Società
Che nessuno filmi la mia morte!
Tutte le volte in cui difendiamo dei diritti ritenendoli assolutamente validi, il rischio di lesione della tutela altrui diventa alto
di Rosamaria Fumarola
Il tempo fa la differenza, impone le sue leggi e ciò che soltanto quattro giorni fa ci sembrava osceno, oggi è cosa passata. Nella valutazione sulla questione se fosse o meno opportuno mandare in onda, sulle reti nazionali il video relativo alla tragedia del Mottarone, dovremmo tener conto anche di questo dato, che si viene ad aggiungere al resto di una vicenda già complessa da valutare. Abbiamo ascoltato giornalisti autorevoli difendere convintamente ed a più riprese il diritto all’informazione, secondo il principio che il cittadino sempre e comunque “debba sapere”. Su cosa poi sia questo sapere indispensabile alla vita degli italiani nessuno osa mai esprimersi con precisione e compiutezza. Pare doveroso infatti diffondere immagini che riguardino direttamente la vita di sfortunate vittime di circostanze avverse, impossibilitate ormai a difendere il diritto alla propria privacy, perché esiste un pubblico pronto a trarne sicuro beneficio ed in fondo le ragioni sarebbero anche comprensibili, ma viene il sospetto che quest’idea, seppur in linea di principio fondata, una volta esasperata nell’applicazione pratica, come ogni cosa rischi di perdere la sua giustezza. Tutte le volte infatti in cui difendiamo dei diritti ritenendoli assolutamente validi, non contemperandoli cioè con le realtà in cui devono essere esercitati, il rischio di lesione della sfera della tutela altrui diventa alto e l’ottimo finisce con l’essere nemico del buono. Nel farlo notare si rischia però di passare per moralisti. A parte la non trascurabile questione che porsi un interrogativo morale dovrebbe essere una consuetudine virtuosa con cui riacquistare familiarità, mi domando se sia io a soffrire di qualche rara sindrome che mi fa reagire con orrore alla vista della morte filmata di miei simili, inconsapevoli tanto di essere ripresi quanto di andare incontro alla morte. È infondo la medesima reazione che mi prende di fronte a qualunque visione del rapporto di ciascuno di noi con la propria fine e questo per la ragione più semplice del mondo: pudore per la fragilità umana. È un portato della tradizione cristiana? Il risultato di ataviche lotte per i diritti umani? Entrambi e molto altro, ma di certo non l’istinto che da sempre fa sì che di fronte alla debolezza altrui l’animale infierisca, cosa che in natura ha pure le sue ragioni, ma che in un organizzazione sociale con proprie regole anche morali, non può trovare posto, neanche in nome del diritto sacrosanto all’informazione.

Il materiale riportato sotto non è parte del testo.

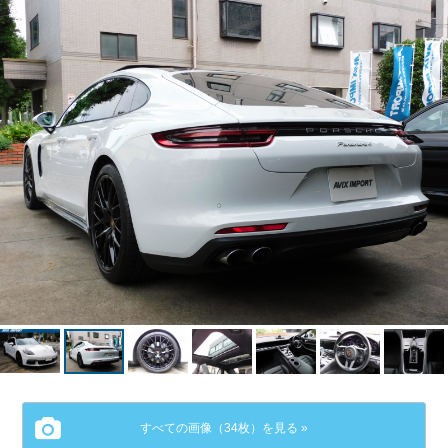
すべての画像（34枚）を見る »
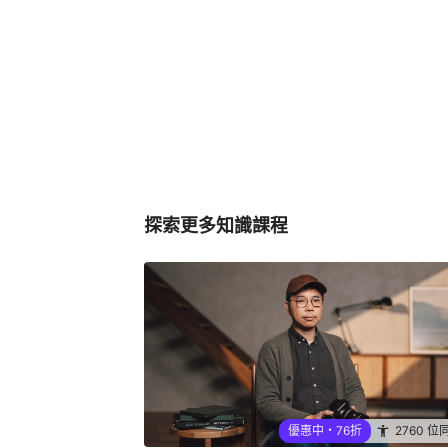
探索更多知識課程
優惠中・76折
2760 位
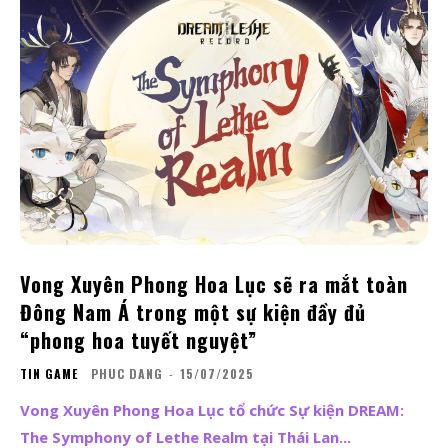
Vong Xuyên Phong Hoa Lục sẽ ra mắt toàn
Đông Nam Á trong một sự kiện đầy đủ
“phong hoa tuyết nguyệt”
TIN GAME
PHUC DANG
-
15/07/2025
Vong Xuyên Phong Hoa Lục tổ chức Sự kiện DREAM:
The Symphony of Lethe Realm tại Thái Lan...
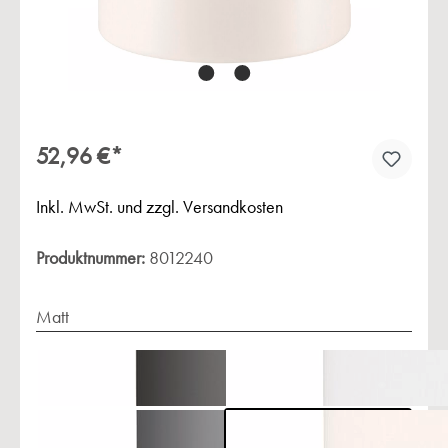
52,96 €*
Inkl. MwSt. und zzgl. Versandkosten
Produktnummer:
8012240
Matt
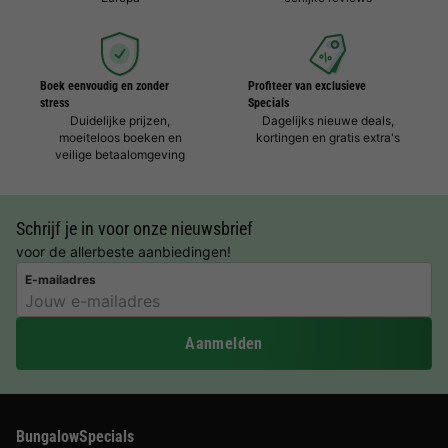
Boek eenvoudig en zonder
Profiteer van exclusieve
stress
Specials
Duidelijke prijzen,
Dagelijks nieuwe deals,
moeiteloos boeken en
kortingen en gratis extra's
veilige betaalomgeving
Schrijf je in voor onze nieuwsbrief
voor de allerbeste aanbiedingen!
E-mailadres
Aanmelden
BungalowSpecials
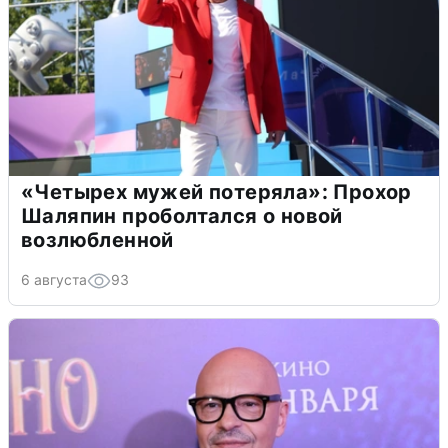
«Четырех мужей потеряла»: Прохор
Шаляпин проболтался о новой
возлюбленной
6 августа
93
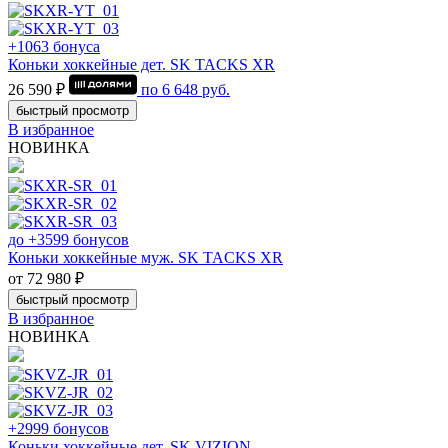
+1063 бонуса
Коньки хоккейные дет. SK TACKS XR
26 590 ₽
по
6 648
руб.
быстрый просмотр
В избранное
НОВИНКА
до +3599 бонусов
Коньки хоккейные муж. SK TACKS XR
от 72 980 ₽
быстрый просмотр
В избранное
НОВИНКА
+2999 бонусов
Коньки хоккейные дет. SK VIZION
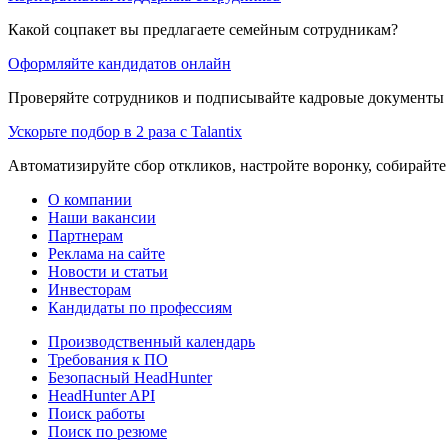
Какой соцпакет вы предлагаете семейным сотрудникам?
Оформляйте кандидатов онлайн
Проверяйте сотрудников и подписывайте кадровые документы 
Ускорьте подбор в 2 раза с Talantix
Автоматизируйте сбор откликов, настройте воронку, собирайте
О компании
Наши вакансии
Партнерам
Реклама на сайте
Новости и статьи
Инвесторам
Кандидаты по профессиям
Производственный календарь
Требования к ПО
Безопасный HeadHunter
HeadHunter API
Поиск работы
Поиск по резюме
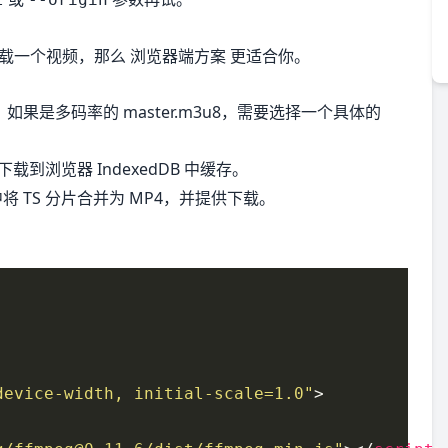
时下载一个视频，那么 浏览器端方案 更适合你。
如果是多码率的 master.m3u8，需要选择一个具体的
载到浏览器 IndexedDB 中缓存。
将 TS 分片合并为 MP4，并提供下载。
device-width, initial-scale=1.0"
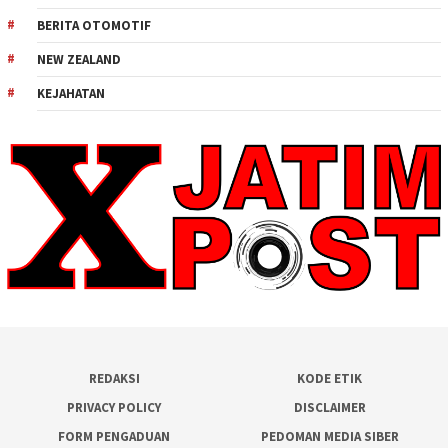
BERITA OTOMOTIF
NEW ZEALAND
KEJAHATAN
REDAKSI
KODE ETIK
PRIVACY POLICY
DISCLAIMER
FORM PENGADUAN
PEDOMAN MEDIA SIBER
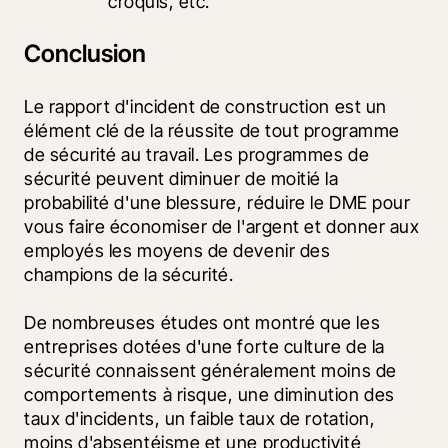
croquis, etc.
Conclusion
Le rapport d'incident de construction est un 
élément clé de la réussite de tout programme 
de sécurité au travail. Les programmes de 
sécurité peuvent diminuer de moitié la 
probabilité d'une blessure, réduire le DME pour 
vous faire économiser de l'argent et donner aux 
employés les moyens de devenir des 
champions de la sécurité.
De nombreuses études ont montré que les 
entreprises dotées d'une forte culture de la 
sécurité connaissent généralement moins de 
comportements à risque, une diminution des 
taux d'incidents, un faible taux de rotation, 
moins d'absentéisme et une productivité 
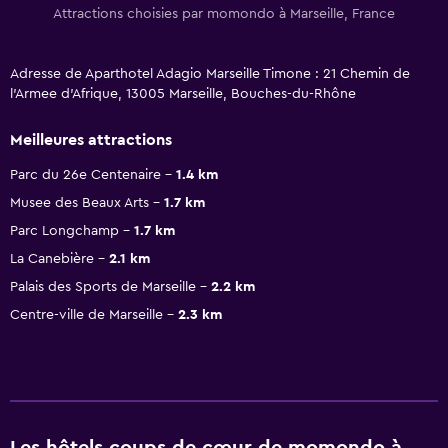
Attractions choisies par momondo à Marseille, France
Adresse de Aparthotel Adagio Marseille Timone : 21 Chemin de
l'Armee d'Afrique, 13005 Marseille, Bouches-du-Rhône
Meilleures attractions
Parc du 26e Centenaire
1.4 km
Musee des Beaux Arts
1.7 km
Parc Longchamp
1.7 km
La Canebière
2.1 km
Palais des Sports de Marseille
2.2 km
Centre-ville de Marseille
2.3 km
Les hôtels coups de cœur de momondo à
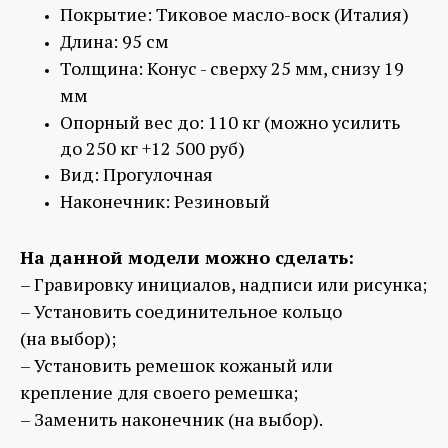
Покрытие: Тиковое масло-воск (Италия)
Длина: 95 см
Толщина: Конус - сверху 25 мм, снизу 19
мм
Опорный вес до: 110 кг
(можно усилить
до 250 кг +12 500 руб)
Вид: Прогулочная
Наконечник: Резиновый
На данной модели можно сделать:
– Гравировку инициалов, надписи или рисунка;
– Установить соединительное кольцо
(на выбор);
– Установить ремешок кожаный или
крепление для своего ремешка;
– Заменить наконечник (на выбор).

In versi celeberrimi il poeta Charles Baudelaire scriveva che quando anche il nostro migliore amico ci fa visita mentre siamo sul punto di morire, ad animarlo è in estrema ratio il sollievo che a lasciare la vita non sia lui. Scandalizzarsene (questo sì!) sarebbe da moralisti che non trovano il coraggio di guardare in faccia la verità della miseria di ciò che siamo. Alla morte altrui osservata per provare un brivido o peggio per provocarlo al pubblico, preferisco la finzione di un film horror; “cui prodest?” infatti questo guardare dal buco della serratura la morte, che si è sostituito alla visione del sesso, ormai inflazionata da internet? È infondo il medesimo spettacolo dei giochi che si tenevano in luoghi quali il Colosseo e che oggi non facciamo alcuna difficoltà a giudicare come atrocità di un passato ormai lontano. È pornografia utile solo a chi decida di servirsene per questioni di audience. Non vi può essere altra ragione a sostegno della decisione di mandare in onda la morte filmata di individui impossibilitati ad esercitare una propria difesa.
Quando, come per la tragica vicenda del Mottarone, esistano immagini che ne diano testimonianza, conviene che vengano utilizzate per un unico fine: l’accertamento della responsabilità dei fatti, il solo scopo ad essere di una qualche utilità per restituire dignità a chi, nel momento più difficile la dignità di scegliere non la ha potuta avere.